▶ **PASSAGE SHOWN**:
__________
Some people may also start participating all over the place without bringing anything valuable to the others. Making noise to show they participate and quickly go back to the old good methods.

Whatever, getting a good evaluation for one’s activity on an ESSP doesn’t mean nothing in terms of business performance which remains the final and only goal.

So, how to make all these things coherent ?

Let’s consider, for instance, a sales team because it gathers all the characteristics of the perfect case study : they’re in front of the client, bring the money into the comany, need to use more and more information, need more and more expertise, it would be helpful for them to network with technical experts and pre-sales people, sometimes lawyers, sharing best practices is would be key for them.

• Presupposition : they have a lot to win if they work together and, anyway, viewed from the enterprise level, it favors global optimum without falling in the local maximum trap. Of course, who doesn’t agree with this assertion can stop his reading at this point.

• 1st consequence : turn them into partners instead of competitors. A part of their evaluation is linked to their individual performance, another part to the team’s performance in order they wouldn’t fear losing anything giving time and help one to another. Of course it impacts their remuneration.

• Then implement the “good practices” suitable processes, good reflexes, that will be as easily accepted than it will make sense regarding to the way they’re being evaluated.

• In order to make all of that possible, provide them with an ESSP platform.

• People’s activity in the platform helps to understand why we can observe (or not) any improvement of the global performance and makes it easier to explain both individual and group performance. It makes possible to have an objective view of everyone’s behavior, who plays the game and who plays against the team. Here, the evaluation helps to manage the “how to”. It can impact the remuneration or not…there are sensible pros and cons on this point.
__________
▶ **PROBLEM REQUIREMENTS**: Extend the passage on evaluating a sales team's activity on an ESSP platform, beginning after its final sentence. The records that come next are separate material with no connection to the passage.
__________
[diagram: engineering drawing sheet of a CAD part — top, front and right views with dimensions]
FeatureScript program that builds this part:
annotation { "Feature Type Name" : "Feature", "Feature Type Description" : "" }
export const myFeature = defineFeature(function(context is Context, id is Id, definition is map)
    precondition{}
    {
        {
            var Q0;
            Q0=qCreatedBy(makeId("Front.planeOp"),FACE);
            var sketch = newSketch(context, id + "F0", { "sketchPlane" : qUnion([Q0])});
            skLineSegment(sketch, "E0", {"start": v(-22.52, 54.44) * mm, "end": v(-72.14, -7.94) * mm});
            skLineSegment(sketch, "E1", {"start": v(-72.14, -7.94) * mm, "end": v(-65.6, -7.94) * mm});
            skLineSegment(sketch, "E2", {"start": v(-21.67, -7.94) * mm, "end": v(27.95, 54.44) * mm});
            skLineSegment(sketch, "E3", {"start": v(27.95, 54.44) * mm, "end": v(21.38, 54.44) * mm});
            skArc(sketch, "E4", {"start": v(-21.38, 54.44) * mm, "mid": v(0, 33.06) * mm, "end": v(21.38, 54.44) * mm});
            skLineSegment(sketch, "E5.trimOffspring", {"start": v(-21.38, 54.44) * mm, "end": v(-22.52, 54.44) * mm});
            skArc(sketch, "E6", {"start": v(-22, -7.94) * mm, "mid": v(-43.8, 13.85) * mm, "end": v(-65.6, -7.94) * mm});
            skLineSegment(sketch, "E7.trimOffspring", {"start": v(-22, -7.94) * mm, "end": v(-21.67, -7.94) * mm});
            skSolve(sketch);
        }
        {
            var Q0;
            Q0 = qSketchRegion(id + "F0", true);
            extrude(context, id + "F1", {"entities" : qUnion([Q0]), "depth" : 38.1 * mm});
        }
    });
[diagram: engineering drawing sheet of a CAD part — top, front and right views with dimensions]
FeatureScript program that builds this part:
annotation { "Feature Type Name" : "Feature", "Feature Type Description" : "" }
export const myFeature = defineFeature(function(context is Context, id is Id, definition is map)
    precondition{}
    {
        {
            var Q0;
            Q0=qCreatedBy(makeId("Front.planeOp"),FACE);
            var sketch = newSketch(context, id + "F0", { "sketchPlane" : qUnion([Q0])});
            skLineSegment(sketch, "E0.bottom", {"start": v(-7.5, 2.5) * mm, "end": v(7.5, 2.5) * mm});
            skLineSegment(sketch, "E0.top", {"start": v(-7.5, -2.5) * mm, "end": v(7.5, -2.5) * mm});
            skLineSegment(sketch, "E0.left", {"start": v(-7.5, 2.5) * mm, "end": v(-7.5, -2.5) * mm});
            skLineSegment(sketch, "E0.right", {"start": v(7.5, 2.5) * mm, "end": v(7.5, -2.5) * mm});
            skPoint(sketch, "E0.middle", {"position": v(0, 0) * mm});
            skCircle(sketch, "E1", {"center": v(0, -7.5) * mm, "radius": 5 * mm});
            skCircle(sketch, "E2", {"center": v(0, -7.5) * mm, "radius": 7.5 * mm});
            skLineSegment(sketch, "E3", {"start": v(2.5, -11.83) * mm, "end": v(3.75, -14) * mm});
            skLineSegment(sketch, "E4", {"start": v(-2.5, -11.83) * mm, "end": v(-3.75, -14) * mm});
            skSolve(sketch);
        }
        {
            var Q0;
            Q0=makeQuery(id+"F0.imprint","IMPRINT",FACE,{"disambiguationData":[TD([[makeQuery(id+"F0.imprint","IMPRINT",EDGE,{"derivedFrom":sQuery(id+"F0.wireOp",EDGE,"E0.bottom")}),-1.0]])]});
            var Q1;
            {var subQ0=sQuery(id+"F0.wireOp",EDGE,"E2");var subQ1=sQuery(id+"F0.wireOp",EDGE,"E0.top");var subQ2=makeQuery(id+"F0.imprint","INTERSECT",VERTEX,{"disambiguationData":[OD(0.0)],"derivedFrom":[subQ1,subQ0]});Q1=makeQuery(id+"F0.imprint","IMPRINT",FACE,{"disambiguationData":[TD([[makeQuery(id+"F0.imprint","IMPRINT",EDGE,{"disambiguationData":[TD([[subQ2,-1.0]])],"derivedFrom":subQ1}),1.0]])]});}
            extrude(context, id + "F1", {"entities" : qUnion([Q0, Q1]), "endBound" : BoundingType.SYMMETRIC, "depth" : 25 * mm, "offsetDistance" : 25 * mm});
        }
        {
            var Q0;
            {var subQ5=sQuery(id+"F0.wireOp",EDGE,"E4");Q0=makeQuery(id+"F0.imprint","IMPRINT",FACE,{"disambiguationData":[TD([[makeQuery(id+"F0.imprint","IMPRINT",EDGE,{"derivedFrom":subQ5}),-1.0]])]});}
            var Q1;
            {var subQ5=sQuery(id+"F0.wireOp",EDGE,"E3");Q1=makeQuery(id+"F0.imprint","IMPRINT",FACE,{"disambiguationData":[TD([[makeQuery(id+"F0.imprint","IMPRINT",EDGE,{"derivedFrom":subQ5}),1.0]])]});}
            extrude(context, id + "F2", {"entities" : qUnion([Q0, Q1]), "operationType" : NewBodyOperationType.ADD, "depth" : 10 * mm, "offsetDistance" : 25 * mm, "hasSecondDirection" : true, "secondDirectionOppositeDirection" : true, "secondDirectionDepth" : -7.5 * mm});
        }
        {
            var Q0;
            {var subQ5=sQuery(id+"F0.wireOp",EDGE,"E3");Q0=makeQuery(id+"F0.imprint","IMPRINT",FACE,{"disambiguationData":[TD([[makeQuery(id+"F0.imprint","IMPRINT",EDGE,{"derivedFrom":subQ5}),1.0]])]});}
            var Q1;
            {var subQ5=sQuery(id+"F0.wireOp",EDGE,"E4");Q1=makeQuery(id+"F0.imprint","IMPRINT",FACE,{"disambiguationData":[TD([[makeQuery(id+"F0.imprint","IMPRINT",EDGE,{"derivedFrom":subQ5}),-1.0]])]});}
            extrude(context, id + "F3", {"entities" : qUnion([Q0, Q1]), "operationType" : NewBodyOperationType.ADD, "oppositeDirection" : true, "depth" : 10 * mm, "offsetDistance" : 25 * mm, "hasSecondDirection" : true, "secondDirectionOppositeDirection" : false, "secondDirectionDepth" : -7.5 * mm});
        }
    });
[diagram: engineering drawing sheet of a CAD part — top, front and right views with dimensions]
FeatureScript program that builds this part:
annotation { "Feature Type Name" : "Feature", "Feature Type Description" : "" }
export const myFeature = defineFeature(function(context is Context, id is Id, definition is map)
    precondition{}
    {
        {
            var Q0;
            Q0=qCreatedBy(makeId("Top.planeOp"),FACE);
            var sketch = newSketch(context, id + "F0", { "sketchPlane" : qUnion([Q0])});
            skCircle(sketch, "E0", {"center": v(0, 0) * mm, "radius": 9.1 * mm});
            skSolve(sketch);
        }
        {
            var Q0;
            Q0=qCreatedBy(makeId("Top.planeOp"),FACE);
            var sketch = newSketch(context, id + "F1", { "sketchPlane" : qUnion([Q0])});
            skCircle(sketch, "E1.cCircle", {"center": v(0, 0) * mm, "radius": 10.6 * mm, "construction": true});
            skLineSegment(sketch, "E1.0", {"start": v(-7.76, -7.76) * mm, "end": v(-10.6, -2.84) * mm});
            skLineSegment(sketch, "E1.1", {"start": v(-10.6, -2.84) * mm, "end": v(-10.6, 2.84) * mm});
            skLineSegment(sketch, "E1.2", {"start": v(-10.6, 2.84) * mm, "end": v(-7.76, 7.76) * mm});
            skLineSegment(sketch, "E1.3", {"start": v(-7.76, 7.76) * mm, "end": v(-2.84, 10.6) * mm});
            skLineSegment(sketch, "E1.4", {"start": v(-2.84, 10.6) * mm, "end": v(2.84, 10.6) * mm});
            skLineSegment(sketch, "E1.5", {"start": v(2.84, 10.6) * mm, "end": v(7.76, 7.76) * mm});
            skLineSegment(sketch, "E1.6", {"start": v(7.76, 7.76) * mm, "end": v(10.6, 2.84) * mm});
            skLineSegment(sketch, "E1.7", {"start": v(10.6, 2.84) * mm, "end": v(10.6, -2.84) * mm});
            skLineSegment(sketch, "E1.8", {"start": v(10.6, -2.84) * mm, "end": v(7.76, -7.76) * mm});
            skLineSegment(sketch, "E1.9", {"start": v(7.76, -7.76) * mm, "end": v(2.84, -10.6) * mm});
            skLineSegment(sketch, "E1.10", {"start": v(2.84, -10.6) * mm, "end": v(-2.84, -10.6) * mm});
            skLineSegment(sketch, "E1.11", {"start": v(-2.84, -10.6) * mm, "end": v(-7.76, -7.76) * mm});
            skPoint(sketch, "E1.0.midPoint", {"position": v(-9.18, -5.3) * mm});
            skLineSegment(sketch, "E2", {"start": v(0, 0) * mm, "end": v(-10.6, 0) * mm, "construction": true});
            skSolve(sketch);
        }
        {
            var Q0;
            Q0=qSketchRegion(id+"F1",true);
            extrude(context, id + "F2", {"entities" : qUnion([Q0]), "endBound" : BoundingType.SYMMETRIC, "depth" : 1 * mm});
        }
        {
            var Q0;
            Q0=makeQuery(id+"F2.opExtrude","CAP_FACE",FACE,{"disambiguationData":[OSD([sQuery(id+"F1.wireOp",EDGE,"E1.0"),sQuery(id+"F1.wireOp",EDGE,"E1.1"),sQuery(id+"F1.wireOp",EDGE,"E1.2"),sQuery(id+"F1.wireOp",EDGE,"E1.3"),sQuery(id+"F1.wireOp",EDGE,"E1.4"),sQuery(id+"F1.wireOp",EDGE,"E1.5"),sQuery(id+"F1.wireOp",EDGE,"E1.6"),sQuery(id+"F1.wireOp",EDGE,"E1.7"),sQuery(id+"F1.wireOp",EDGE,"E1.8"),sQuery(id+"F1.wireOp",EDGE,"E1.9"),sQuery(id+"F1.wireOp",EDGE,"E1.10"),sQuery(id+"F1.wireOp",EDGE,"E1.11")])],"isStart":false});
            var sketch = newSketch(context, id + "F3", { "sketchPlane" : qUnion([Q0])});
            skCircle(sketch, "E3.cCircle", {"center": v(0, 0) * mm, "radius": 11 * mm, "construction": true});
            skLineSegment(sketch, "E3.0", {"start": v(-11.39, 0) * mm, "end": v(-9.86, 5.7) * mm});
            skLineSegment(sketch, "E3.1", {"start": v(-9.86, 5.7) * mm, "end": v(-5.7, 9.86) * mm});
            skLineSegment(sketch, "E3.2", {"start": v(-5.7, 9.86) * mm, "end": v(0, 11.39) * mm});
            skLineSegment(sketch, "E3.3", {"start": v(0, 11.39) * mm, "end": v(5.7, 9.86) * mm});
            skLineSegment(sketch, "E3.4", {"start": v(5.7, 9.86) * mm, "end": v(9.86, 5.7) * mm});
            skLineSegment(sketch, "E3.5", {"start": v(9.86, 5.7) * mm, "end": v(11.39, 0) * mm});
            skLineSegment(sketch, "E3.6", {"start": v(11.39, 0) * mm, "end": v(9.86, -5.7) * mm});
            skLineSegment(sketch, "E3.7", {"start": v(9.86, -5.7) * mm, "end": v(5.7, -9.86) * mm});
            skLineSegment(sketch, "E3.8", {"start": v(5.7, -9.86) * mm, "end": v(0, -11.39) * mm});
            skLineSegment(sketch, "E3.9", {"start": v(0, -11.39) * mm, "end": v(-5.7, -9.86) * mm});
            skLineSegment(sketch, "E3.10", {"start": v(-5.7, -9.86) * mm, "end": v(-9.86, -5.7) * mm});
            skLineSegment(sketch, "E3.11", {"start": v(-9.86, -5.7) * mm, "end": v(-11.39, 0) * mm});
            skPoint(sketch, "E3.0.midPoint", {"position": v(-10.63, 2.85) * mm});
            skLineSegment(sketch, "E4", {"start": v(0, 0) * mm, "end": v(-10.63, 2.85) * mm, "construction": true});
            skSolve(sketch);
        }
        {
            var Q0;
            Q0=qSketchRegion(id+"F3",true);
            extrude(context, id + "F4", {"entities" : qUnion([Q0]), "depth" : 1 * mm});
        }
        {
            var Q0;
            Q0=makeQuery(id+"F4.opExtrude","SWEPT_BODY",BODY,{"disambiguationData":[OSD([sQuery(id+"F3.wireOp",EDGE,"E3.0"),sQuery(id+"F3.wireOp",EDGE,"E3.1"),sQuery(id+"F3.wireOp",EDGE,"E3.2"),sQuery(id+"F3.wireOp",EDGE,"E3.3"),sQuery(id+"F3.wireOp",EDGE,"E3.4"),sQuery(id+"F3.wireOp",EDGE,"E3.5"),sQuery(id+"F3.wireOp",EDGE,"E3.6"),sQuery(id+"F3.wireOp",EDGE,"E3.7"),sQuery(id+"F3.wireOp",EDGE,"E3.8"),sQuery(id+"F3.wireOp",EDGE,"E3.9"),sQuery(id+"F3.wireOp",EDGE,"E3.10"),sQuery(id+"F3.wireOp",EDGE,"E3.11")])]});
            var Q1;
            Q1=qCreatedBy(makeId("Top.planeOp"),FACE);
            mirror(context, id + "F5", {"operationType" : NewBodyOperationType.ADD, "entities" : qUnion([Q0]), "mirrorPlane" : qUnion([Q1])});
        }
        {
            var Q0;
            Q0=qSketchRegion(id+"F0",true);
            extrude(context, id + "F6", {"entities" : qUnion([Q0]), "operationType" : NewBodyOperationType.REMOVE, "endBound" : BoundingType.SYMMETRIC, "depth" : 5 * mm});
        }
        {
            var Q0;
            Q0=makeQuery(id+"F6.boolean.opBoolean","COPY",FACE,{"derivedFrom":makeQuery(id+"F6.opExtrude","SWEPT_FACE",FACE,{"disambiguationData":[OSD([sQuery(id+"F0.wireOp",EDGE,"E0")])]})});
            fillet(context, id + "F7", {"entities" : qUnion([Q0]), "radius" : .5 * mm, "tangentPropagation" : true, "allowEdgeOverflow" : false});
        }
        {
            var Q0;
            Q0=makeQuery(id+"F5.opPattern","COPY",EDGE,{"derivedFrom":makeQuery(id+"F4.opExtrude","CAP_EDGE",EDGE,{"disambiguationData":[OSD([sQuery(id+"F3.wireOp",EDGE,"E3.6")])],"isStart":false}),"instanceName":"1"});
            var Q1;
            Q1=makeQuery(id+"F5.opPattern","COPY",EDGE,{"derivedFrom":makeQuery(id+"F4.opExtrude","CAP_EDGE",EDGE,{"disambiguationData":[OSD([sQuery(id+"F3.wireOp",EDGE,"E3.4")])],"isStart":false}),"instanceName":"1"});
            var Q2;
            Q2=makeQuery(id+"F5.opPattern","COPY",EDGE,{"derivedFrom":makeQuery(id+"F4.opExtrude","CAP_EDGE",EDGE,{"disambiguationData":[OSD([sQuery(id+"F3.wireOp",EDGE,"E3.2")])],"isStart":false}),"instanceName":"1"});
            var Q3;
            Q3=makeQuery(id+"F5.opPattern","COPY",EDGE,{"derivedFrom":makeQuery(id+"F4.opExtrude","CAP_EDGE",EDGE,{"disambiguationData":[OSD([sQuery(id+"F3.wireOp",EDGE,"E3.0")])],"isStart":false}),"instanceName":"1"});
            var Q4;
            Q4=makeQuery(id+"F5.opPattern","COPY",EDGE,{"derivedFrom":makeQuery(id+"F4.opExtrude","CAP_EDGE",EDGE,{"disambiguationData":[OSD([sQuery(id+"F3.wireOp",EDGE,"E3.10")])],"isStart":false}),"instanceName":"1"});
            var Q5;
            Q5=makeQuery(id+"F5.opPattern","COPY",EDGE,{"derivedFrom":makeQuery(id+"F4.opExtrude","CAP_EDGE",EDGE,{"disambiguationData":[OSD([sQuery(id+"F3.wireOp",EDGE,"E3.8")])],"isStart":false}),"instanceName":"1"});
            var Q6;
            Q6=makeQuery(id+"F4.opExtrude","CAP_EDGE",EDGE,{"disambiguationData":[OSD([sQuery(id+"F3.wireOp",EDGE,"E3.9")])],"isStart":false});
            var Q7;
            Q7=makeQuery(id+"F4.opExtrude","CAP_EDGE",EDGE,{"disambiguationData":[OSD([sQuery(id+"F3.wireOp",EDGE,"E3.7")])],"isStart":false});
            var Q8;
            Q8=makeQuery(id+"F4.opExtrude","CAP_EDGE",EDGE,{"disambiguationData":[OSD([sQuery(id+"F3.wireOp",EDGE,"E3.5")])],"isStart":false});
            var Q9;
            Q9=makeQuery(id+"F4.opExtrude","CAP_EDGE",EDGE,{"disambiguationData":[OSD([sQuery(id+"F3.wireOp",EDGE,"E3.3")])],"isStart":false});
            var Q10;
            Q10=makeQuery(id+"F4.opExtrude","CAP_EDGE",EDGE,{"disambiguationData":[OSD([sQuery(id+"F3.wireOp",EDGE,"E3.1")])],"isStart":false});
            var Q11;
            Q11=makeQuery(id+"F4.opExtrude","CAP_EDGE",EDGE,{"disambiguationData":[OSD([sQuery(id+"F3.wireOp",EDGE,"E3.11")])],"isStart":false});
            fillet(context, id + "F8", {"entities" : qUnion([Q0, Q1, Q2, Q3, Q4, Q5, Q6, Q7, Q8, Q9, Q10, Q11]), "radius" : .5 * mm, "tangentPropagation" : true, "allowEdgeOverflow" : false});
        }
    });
__________
▶ **RESULT FOR THIS EXERCISE**:
Notice than, in a perfect world, the only fact of having the right evaluation mode may drive practices enough that evaluation the activity on the platform would be useless.

To stick to this note purpose, evaluating people activity on 2.0 platforms makes no sense if it’s not a part of a global system taking intop account all the things that impact final value creation. The lack of comprehension of the enterprise’s goal for a 2.0 focus causes this kind of unseemliness, making the use of tools an objective although it’s only a mean.

As a conclusion, in order to evaluate a 2.0 project, three indicators levels are needed :

• business indicators aligned on the goal :  turnover, sales cycle lenght, innovation cycle lenght…balanced scorecard indicators are often a good choice.

• relevance indicators : more qualitative, in order to make sure the employee generated content can help to reach business purpose.

• activity indicators : before evaluating relevance, content must be generated first !

Trying to evaluate both these things from the start is useless since each step needs the previous to be completed before producing something valuable : activity first, then relevance, then business that logically comes at the end of the chain.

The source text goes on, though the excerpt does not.